> _Problem statement_: The complete data, repeated exactly, should form your response.

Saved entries
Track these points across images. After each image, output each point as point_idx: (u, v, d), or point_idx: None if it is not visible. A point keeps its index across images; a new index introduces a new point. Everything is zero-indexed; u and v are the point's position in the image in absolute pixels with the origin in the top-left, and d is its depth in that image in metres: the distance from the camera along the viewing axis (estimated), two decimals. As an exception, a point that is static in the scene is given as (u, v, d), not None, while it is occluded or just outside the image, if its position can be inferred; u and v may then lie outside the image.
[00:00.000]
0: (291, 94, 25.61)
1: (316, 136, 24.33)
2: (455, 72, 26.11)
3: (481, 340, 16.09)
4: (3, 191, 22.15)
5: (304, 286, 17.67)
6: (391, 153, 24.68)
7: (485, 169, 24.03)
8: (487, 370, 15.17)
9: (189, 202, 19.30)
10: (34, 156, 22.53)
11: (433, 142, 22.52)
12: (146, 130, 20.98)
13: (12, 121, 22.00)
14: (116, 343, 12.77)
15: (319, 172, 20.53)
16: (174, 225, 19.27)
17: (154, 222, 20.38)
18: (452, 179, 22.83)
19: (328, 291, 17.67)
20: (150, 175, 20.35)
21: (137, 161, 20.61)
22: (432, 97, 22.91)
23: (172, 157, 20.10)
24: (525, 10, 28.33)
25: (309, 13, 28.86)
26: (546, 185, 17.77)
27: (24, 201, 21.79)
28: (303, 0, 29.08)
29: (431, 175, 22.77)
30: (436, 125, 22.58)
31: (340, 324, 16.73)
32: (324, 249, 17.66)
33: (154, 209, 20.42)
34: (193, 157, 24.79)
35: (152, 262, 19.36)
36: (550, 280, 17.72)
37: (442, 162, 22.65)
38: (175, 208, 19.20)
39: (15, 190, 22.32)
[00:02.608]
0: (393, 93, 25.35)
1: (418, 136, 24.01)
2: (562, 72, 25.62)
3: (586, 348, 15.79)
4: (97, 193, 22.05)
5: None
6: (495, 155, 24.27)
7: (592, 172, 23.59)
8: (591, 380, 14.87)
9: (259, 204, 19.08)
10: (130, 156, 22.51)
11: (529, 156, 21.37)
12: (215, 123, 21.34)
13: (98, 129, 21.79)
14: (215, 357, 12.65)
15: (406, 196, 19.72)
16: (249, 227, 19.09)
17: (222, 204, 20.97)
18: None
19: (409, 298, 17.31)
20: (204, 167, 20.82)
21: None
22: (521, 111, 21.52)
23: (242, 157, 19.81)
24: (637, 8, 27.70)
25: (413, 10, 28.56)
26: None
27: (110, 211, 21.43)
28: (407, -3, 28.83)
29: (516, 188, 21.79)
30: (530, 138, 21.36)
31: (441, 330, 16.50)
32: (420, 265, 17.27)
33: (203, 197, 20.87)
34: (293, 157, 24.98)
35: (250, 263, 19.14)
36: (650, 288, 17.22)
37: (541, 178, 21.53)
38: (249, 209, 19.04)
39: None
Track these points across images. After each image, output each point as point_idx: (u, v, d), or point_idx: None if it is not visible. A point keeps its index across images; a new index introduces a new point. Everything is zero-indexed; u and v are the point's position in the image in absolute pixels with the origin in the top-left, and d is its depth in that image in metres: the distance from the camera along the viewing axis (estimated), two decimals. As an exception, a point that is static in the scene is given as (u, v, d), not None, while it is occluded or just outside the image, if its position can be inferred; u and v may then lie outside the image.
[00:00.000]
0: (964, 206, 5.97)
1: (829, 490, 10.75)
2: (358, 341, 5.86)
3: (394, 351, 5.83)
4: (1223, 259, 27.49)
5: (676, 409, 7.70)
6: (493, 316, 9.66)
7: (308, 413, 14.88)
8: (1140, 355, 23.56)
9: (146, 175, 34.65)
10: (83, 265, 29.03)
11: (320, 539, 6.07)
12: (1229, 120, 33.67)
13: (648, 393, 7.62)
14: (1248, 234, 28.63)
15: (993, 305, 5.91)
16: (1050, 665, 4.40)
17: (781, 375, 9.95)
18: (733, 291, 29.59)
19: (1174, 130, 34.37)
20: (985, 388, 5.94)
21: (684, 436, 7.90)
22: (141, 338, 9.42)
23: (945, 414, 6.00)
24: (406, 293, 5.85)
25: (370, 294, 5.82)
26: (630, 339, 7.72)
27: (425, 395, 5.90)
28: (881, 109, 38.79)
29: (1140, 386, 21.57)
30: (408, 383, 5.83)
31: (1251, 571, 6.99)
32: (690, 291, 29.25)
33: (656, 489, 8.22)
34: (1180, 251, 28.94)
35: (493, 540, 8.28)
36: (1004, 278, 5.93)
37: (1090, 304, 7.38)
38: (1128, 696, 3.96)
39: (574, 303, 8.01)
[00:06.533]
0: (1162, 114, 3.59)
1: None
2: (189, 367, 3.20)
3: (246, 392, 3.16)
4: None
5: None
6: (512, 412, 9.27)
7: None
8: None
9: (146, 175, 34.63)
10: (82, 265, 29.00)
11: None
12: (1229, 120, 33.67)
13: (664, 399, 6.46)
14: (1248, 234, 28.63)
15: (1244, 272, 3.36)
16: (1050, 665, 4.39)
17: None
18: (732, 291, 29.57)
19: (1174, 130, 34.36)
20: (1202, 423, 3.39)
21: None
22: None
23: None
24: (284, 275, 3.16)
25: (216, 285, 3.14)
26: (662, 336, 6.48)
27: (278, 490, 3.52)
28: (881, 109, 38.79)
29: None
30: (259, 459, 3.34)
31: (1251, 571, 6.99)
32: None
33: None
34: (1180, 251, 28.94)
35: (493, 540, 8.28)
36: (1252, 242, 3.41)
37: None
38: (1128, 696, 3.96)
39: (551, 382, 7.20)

> _Response for this exercise_:
Track these points across images. After each image, output each point as point_idx: (u, v, d), or point_idx: None if it is not visible. A point keeps its index across images; a new index introduces a new point. Everything is zero-indexed; u and v are the point's position in the image in absolute pixels with the origin in the top-left, and d is its depth in that image in metres: the distance from the camera along the viewing axis (estimated), two decimals. As an exception, a point that is static in the scene is given as (u, v, d), not None, while it is occluded or just outside the image, if its position can be inferred; u and v may then lie outside the image.
[00:00.000]
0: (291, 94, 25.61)
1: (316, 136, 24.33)
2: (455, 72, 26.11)
3: (481, 340, 16.09)
4: (3, 191, 22.15)
5: (304, 286, 17.67)
6: (391, 153, 24.68)
7: (485, 169, 24.03)
8: (487, 370, 15.17)
9: (189, 202, 19.30)
10: (34, 156, 22.53)
11: (433, 142, 22.52)
12: (146, 130, 20.98)
13: (12, 121, 22.00)
14: (116, 343, 12.77)
15: (319, 172, 20.53)
16: (174, 225, 19.27)
17: (154, 222, 20.38)
18: (452, 179, 22.83)
19: (328, 291, 17.67)
20: (150, 175, 20.35)
21: (137, 161, 20.61)
22: (432, 97, 22.91)
23: (172, 157, 20.10)
24: (525, 10, 28.33)
25: (309, 13, 28.86)
26: (546, 185, 17.77)
27: (24, 201, 21.79)
28: (303, 0, 29.08)
29: (431, 175, 22.77)
30: (436, 125, 22.58)
31: (340, 324, 16.73)
32: (324, 249, 17.66)
33: (154, 209, 20.42)
34: (193, 157, 24.79)
35: (152, 262, 19.36)
36: (550, 280, 17.72)
37: (442, 162, 22.65)
38: (175, 208, 19.20)
39: (15, 190, 22.32)
[00:02.608]
0: (393, 93, 25.35)
1: (418, 136, 24.01)
2: (562, 72, 25.62)
3: (586, 348, 15.79)
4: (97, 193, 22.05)
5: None
6: (495, 155, 24.27)
7: (592, 172, 23.59)
8: (591, 380, 14.87)
9: (259, 204, 19.08)
10: (130, 156, 22.51)
11: (529, 156, 21.37)
12: (215, 123, 21.34)
13: (98, 129, 21.79)
14: (215, 357, 12.65)
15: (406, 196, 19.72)
16: (249, 227, 19.09)
17: (222, 204, 20.97)
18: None
19: (409, 298, 17.31)
20: (204, 167, 20.82)
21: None
22: (521, 111, 21.52)
23: (242, 157, 19.81)
24: (637, 8, 27.70)
25: (413, 10, 28.56)
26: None
27: (110, 211, 21.43)
28: (407, -3, 28.83)
29: (516, 188, 21.79)
30: (530, 138, 21.36)
31: (441, 330, 16.50)
32: (420, 265, 17.27)
33: (203, 197, 20.87)
34: (293, 157, 24.98)
35: (250, 263, 19.14)
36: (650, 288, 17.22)
37: (541, 178, 21.53)
38: (249, 209, 19.04)
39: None
Track these points across images. After each image, output each point as point_idx: (u, v, d), or point_idx: None if it is not visible. A point keeps its index across images; a new index introduces a new point. Everything is zero-indexed; u and v are the point's position in the image in absolute pixels with the origin in the top-left, and d is its depth in that image in metres: the distance from the camera along the viewing axis (estimated), two decimals. As an exception, a point that is static in the scene is given as (u, v, d), not None, while it is occluded or just outside the image, if its position can be inferred; u and v may then lie outside the image.
[00:00.000]
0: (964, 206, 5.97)
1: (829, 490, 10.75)
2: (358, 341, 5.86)
3: (394, 351, 5.83)
4: (1223, 259, 27.49)
5: (676, 409, 7.70)
6: (493, 316, 9.66)
7: (308, 413, 14.88)
8: (1140, 355, 23.56)
9: (146, 175, 34.65)
10: (83, 265, 29.03)
11: (320, 539, 6.07)
12: (1229, 120, 33.67)
13: (648, 393, 7.62)
14: (1248, 234, 28.63)
15: (993, 305, 5.91)
16: (1050, 665, 4.40)
17: (781, 375, 9.95)
18: (733, 291, 29.59)
19: (1174, 130, 34.37)
20: (985, 388, 5.94)
21: (684, 436, 7.90)
22: (141, 338, 9.42)
23: (945, 414, 6.00)
24: (406, 293, 5.85)
25: (370, 294, 5.82)
26: (630, 339, 7.72)
27: (425, 395, 5.90)
28: (881, 109, 38.79)
29: (1140, 386, 21.57)
30: (408, 383, 5.83)
31: (1251, 571, 6.99)
32: (690, 291, 29.25)
33: (656, 489, 8.22)
34: (1180, 251, 28.94)
35: (493, 540, 8.28)
36: (1004, 278, 5.93)
37: (1090, 304, 7.38)
38: (1128, 696, 3.96)
39: (574, 303, 8.01)
[00:06.533]
0: (1162, 114, 3.59)
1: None
2: (189, 367, 3.20)
3: (246, 392, 3.16)
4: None
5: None
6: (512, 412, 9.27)
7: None
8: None
9: (146, 175, 34.63)
10: (82, 265, 29.00)
11: None
12: (1229, 120, 33.67)
13: (664, 399, 6.46)
14: (1248, 234, 28.63)
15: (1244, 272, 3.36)
16: (1050, 665, 4.39)
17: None
18: (732, 291, 29.57)
19: (1174, 130, 34.36)
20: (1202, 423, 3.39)
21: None
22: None
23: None
24: (284, 275, 3.16)
25: (216, 285, 3.14)
26: (662, 336, 6.48)
27: (278, 490, 3.52)
28: (881, 109, 38.79)
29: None
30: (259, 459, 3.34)
31: (1251, 571, 6.99)
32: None
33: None
34: (1180, 251, 28.94)
35: (493, 540, 8.28)
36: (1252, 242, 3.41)
37: None
38: (1128, 696, 3.96)
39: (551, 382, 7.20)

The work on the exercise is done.